This course should have been preceded by Programming I, which I will take the next semester. This was necessary in order to finish the BSc Mathematics in 4 semesters considering the transfer from the University of Constance to the LMU Munich. Here is a brief recap of the topics relevant for the exam, I will need to take the course for 3 ECTS only. The course is on Object Oriented Programming in C++.
Recap
This will mainly be a collection of notes on programs which can most be found on the course website. Here I only presented the first lecture, since the published material was complete and detailed enough and we were allowed only to bring that material to the exam and not the personal notes.
Lecture 1
class
using namespace std;
class Complex {
private:
double re, im;
public:
Complex(double=0, double=0);
double real();
double imag();
friend Complex conj(Complex);
};
Complex::Complex(double re_, double im_)
: re(re_), im(im_) {}
double Complex::real() { return re; }
double Complex::imag() { return im; }
Complex conj(Complex z) {
z.im = -z.im; return z;
}
This is a classic example of a class, it is divided in the private and public part, the former contains the informations that constitute a complex number. In the public part there is first the constructor, a function with the same name of the class, its sole job in this program is to set to 0 a non specified component in the class. Then I name two methods real and imag which are defined after the class thanks to the ::, since their output is a familiar type, there is no need to do more. On the other hand, if we want to define a function of the same type, like conj giving the complex conjugate, there is the need to add friend, it is similarly defined after the class but without the need to add ::. Recall that the definition of both methods and friend function must follow the definition of the class.
this
The command this is the so-called pointer, one could add inside the class the function:
Complex square() {
double re2 = re*re - im*im,
im2 = 2*re*im;
re = re2; im = im2;
return *this;
}
int main() {
Complex z{1.0, 2.0};
cout << << ”Re z = ” << z.square()
return 0;
}Writing the function with z. in front determines the input and the output will be the same value, in fact there is the need to set z to the same values of z2 in the defined function. Also compare the following two defined functions.
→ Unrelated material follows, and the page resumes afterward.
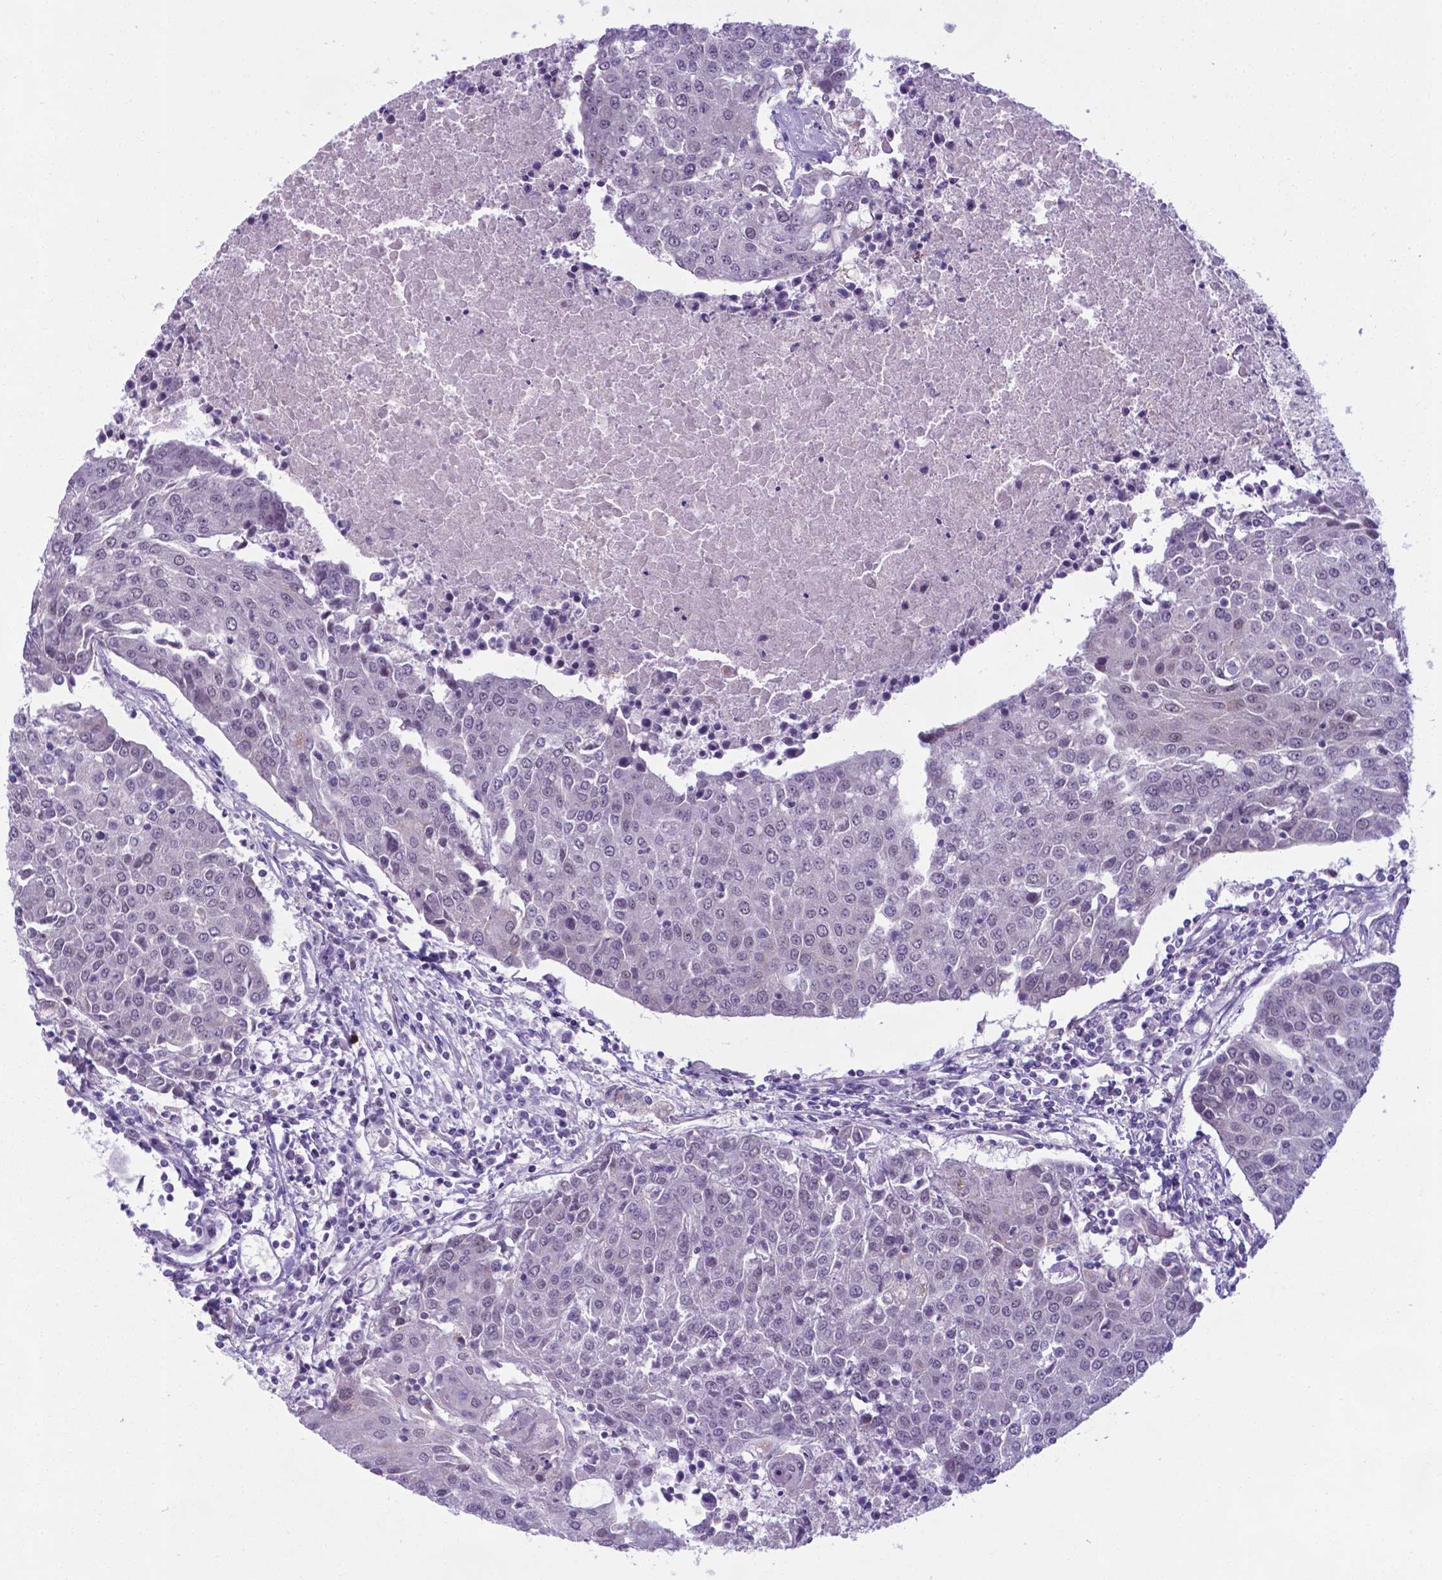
{"staining": {"intensity": "negative", "quantity": "none", "location": "none"}, "tissue": "urothelial cancer", "cell_type": "Tumor cells", "image_type": "cancer", "snomed": [{"axis": "morphology", "description": "Urothelial carcinoma, High grade"}, {"axis": "topography", "description": "Urinary bladder"}], "caption": "Immunohistochemistry (IHC) of human high-grade urothelial carcinoma shows no staining in tumor cells.", "gene": "AP5B1", "patient": {"sex": "female", "age": 85}}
double real() { return (*this).re; }
double imag() { return this->im; }They show two different syntax for the same semantic. Furthermore consider the following function:
double abs() {
return sqrt( (*this).real()*(*this).real() + (this->imag())*(this->imag()) );
}private/public
The components of the class declared in the private section cannot be accessed from the outside of the class, private is also the default option of the class. For instance if we write outside of the class the following line, we will get an error:
cout << z.re << endl;Constructors
It shows how an attribute should be initialised, it must have the same name of the class and you can also construct the attribute of the class even if some of the inputs are missing.
class Complex {
Complex (double x, double y)
: re(x), im(y) {}
};Another example is the following:
class Polynom {
private:
vector<double> coeff;
public:
Polynom() {}
Polynom(int n) : coeff(n + 1) { coeff[n] = 1; } Polynom(const vector<double>& v) : coeff(v) {}What needs to be done in the case where less variables than needed are given is expressed within the (), for instance consider
Complex(double re_=0, double im_=0) : re(re_), im(im_) {}The constructors that sets at 0the missing variables. Constructors are called standard iff no parameters is required.
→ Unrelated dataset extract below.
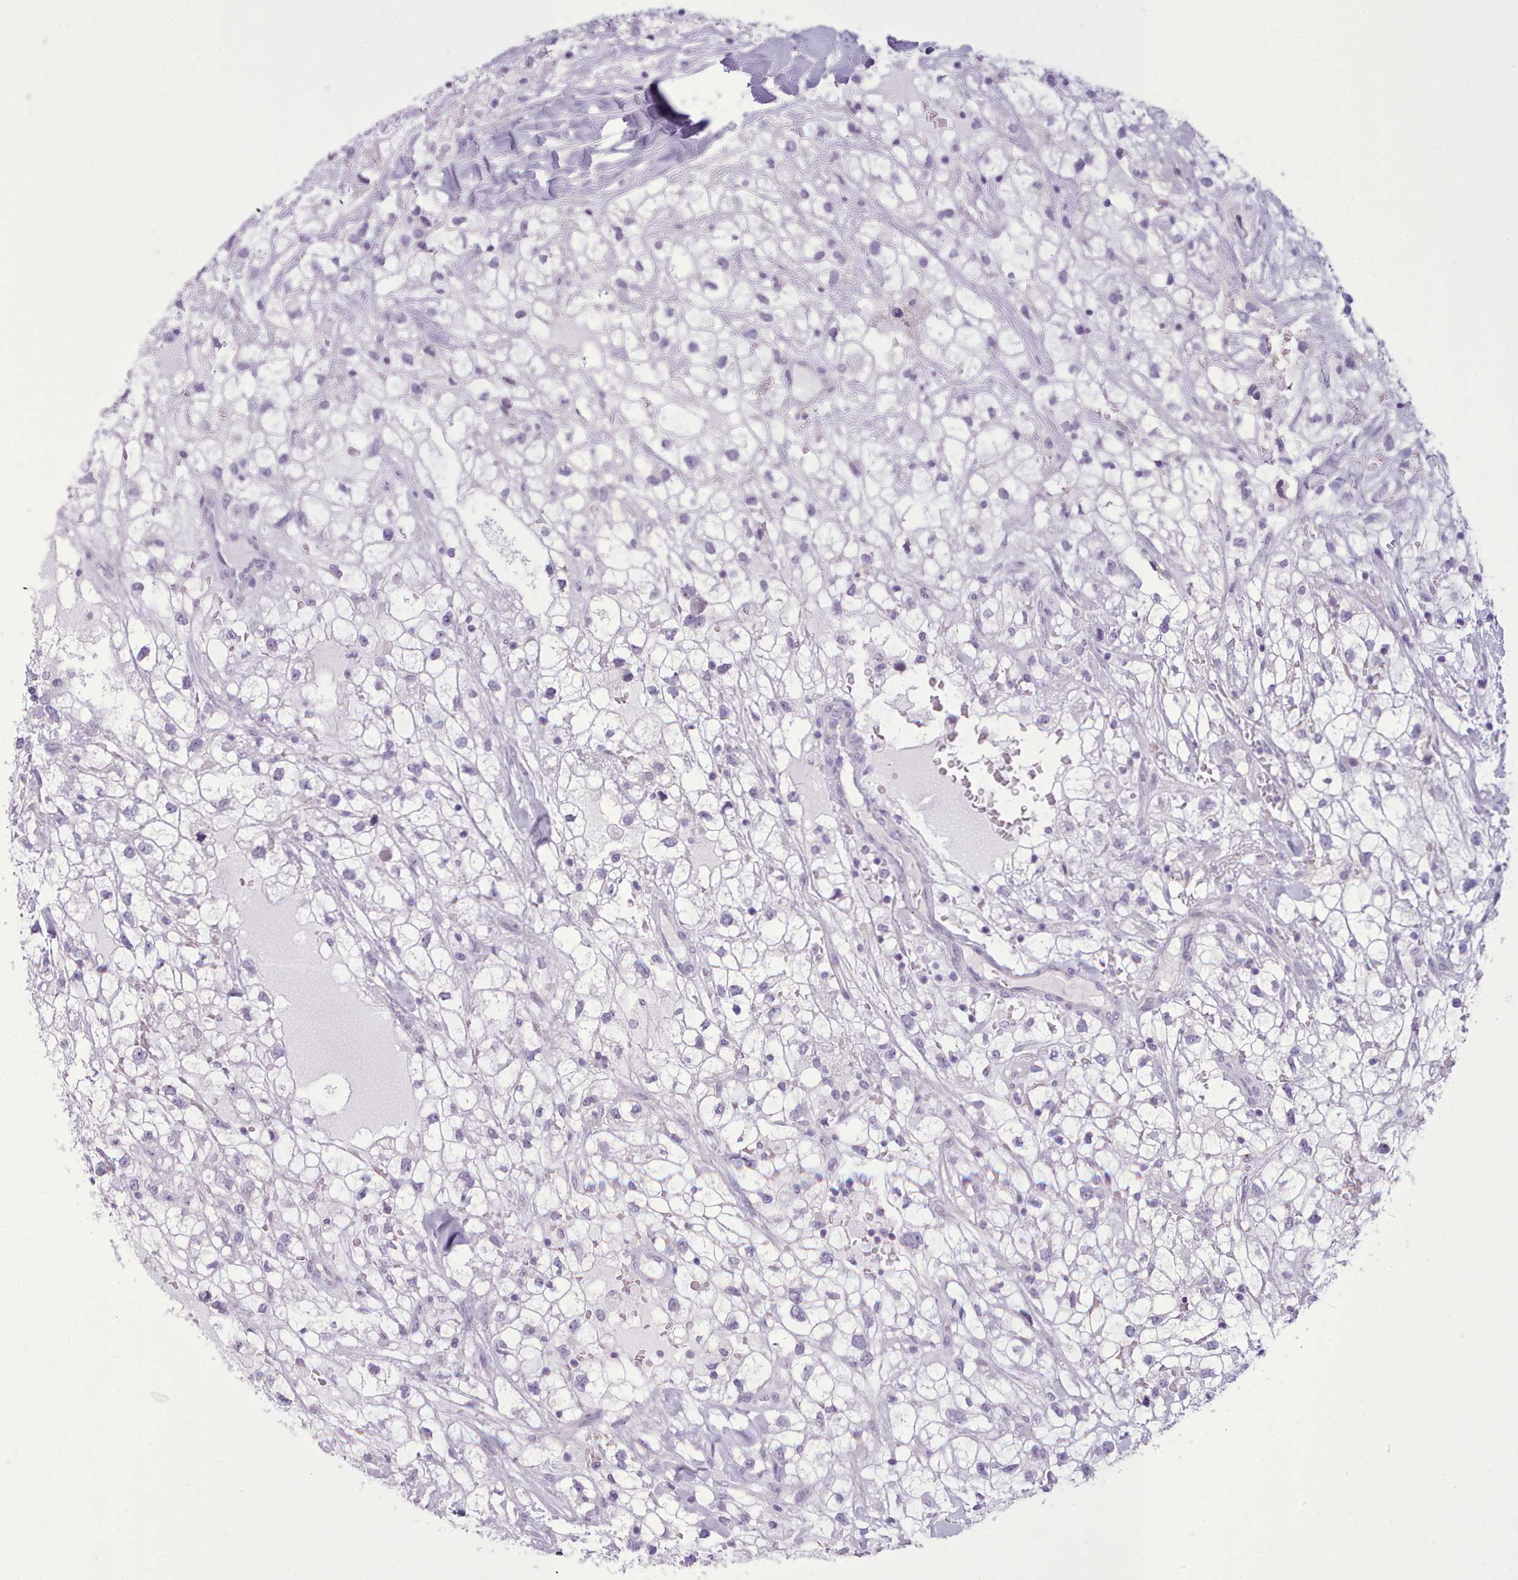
{"staining": {"intensity": "negative", "quantity": "none", "location": "none"}, "tissue": "renal cancer", "cell_type": "Tumor cells", "image_type": "cancer", "snomed": [{"axis": "morphology", "description": "Adenocarcinoma, NOS"}, {"axis": "topography", "description": "Kidney"}], "caption": "This is a image of immunohistochemistry staining of adenocarcinoma (renal), which shows no positivity in tumor cells.", "gene": "FBXO48", "patient": {"sex": "male", "age": 59}}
An interesting example of a constructor is the one of vectors. Those can be initialised by giving its length or with its content
vector<double> v1(7);
vector<double> v2{1, 2, 3, 4};Destructor
The name of the destructor must be of the form ~C, they are normally built in, though one can make an explicit one by using delete operator. An example is the following:
~Vektor() {
delete[] ap;
}Such destructors are useful only for managing the memory correctly but should have no influence on the theoretical practice of the program.